A WEYMOUTH mum is starting the next stage of her battle to beat leukaemia – as she renews her plea for more stem cell donors to come forward.

May Brown, 23, from Weymouth, was diagnosed with myeloid leukaemia in June last year.

The former Weymouth College student managed to beat it and get into remission but desperately needs to find a blood stem cell transplant donor.

May, who is originally from Nigeria and is married to former British soldier Mike, got the ‘devastating’ news that her cancer had relapsed earlier this month and spent the last week in the Royal Bournemouth Hospital in isolation while doctors run tests.

It was hoped that she would be able to go onto some experimental drugs that she could have taken at home, but she got the news across the weekend that she will need to go for more cycles of chemotherapy.

Each of the four cycles will require her to be in hospital in isolation for around six weeks while she recovers – unfortunately those aged under 16 are too much of an infection risk to visit.

This means May’s two-year-old daughter Selina-May will only be able to see her mum for a weekend between each cycle – if May’s immune system is deemed strong enough.

But May is remaining positive.

She said: “It’s very hard. But if it take six months to get my health back so I can be here for many years to come, it’s worth it. It’s hard.”

Hopefully the treatment will put May into remission again and then she will be ready for a stem cell donor transplant.

But she is yet to find a match, with a national shortage of black donors.

May said: “It would be nice to have a donor waiting. So when I am in remission, then I can have the transplant

– that would be amazing.

“I keep on praying

and hoping for the best.”

She is urging people not to be scared by the donor process, she said: “They take the stem cells from the blood – like a blood donation. There’s no long-term health risk. They don’t have to be scared.”

To become a donor visit dkms.org.uk or anthonynolan.org

SO HOW EASY IS IT?

HAVING met May and her wonderful family, I couldn’t not become a stem cell donor.

But I didn’t know what to expect - what exactly happens?

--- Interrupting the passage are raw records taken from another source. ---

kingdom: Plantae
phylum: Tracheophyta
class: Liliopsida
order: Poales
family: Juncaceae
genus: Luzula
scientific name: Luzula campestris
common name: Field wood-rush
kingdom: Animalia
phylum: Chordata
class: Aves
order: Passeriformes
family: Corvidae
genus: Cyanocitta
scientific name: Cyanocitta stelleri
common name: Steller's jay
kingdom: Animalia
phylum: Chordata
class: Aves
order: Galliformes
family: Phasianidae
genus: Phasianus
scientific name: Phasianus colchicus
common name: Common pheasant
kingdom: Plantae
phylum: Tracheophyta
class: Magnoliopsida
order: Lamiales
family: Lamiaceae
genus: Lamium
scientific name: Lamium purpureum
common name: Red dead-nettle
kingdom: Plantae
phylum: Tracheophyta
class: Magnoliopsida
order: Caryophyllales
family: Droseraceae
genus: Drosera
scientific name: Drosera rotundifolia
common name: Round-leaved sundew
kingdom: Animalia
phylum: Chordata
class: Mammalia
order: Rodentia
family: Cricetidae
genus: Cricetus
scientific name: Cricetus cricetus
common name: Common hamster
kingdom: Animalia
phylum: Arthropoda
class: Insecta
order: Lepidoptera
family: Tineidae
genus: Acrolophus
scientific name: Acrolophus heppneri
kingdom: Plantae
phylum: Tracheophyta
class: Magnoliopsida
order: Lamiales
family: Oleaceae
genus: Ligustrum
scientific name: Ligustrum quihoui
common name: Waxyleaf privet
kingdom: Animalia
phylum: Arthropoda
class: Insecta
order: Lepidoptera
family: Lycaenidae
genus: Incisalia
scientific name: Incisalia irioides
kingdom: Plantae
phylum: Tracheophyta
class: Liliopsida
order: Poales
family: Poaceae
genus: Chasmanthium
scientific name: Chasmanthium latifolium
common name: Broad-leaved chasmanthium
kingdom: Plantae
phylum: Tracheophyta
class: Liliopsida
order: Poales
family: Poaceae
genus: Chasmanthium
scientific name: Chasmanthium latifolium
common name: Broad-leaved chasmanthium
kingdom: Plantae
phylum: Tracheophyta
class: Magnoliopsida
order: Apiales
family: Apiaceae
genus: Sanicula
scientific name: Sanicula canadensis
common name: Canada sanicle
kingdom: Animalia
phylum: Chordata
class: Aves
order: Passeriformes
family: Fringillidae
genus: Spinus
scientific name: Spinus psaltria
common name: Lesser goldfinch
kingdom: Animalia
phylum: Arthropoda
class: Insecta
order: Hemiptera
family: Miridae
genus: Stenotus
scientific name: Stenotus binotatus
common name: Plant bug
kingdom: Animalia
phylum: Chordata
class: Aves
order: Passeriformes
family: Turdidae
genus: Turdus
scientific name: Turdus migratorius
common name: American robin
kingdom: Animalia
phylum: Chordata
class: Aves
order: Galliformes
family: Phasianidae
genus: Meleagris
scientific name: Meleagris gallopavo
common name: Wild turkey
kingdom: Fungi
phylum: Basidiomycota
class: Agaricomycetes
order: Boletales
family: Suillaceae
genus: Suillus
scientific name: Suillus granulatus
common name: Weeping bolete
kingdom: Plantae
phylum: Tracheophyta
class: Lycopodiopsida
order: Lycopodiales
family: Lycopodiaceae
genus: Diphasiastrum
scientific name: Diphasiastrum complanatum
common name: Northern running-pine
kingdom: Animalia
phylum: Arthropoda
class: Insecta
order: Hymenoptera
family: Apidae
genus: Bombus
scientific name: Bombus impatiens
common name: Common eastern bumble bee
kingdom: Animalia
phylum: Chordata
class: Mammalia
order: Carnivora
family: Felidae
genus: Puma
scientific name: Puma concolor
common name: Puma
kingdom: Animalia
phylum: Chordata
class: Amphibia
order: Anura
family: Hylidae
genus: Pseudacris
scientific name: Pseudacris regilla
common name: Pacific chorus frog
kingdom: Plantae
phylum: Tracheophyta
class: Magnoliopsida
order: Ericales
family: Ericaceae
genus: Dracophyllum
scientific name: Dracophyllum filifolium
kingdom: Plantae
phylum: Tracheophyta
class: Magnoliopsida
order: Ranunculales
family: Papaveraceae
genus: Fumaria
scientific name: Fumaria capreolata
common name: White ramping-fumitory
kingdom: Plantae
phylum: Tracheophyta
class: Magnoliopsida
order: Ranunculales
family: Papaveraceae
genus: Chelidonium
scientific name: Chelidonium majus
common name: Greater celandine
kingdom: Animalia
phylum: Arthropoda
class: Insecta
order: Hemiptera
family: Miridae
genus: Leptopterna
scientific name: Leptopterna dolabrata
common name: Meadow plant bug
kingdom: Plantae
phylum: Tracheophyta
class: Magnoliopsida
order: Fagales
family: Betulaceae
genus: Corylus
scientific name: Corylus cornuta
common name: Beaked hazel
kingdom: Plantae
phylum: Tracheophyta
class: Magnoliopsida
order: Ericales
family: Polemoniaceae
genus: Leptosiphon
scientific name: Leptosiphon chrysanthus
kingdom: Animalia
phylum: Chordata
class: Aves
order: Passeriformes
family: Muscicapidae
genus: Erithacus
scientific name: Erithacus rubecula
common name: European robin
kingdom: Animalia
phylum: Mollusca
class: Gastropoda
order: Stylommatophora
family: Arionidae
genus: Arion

I needn’t have worried, Anthony Nolan say that 90 percent of donations are done through peripheral blood stem cell collection – it’s similar to giving blood. The blood is taken out of one arm and the stem cells are filtered out and then the blood is put back into the other arm.

The charity said the other option (which is only around 10 percent of donors) requires a sample of bone marrow to be extracted from the hip in a simple operation under general anesthetic.

For those aged 16-30 you can join up to Anthony Nolan – turns out I’m too old for that (just,) but they send you a ‘spit kit’ in the post to get a tissue sample and sign you up to the register.

I’m registered with dkms – which was Delete Blood Cancer- I filled in a five minute form online and they sent me a cheek swab kit.

I had to take a cotton bud style swab and brush it around my cheek for a minute, then do the same on the other cheek. Both swabs go into a little envelop and I sent them back in the post. Now I just have to sit and wait.

According to the website only about five percent of people actually become donors – but I really hope that one day my stem cells will be able to help someone like May and her family. It’s simple and easy and you could save someone’s life – what’s not to like about that?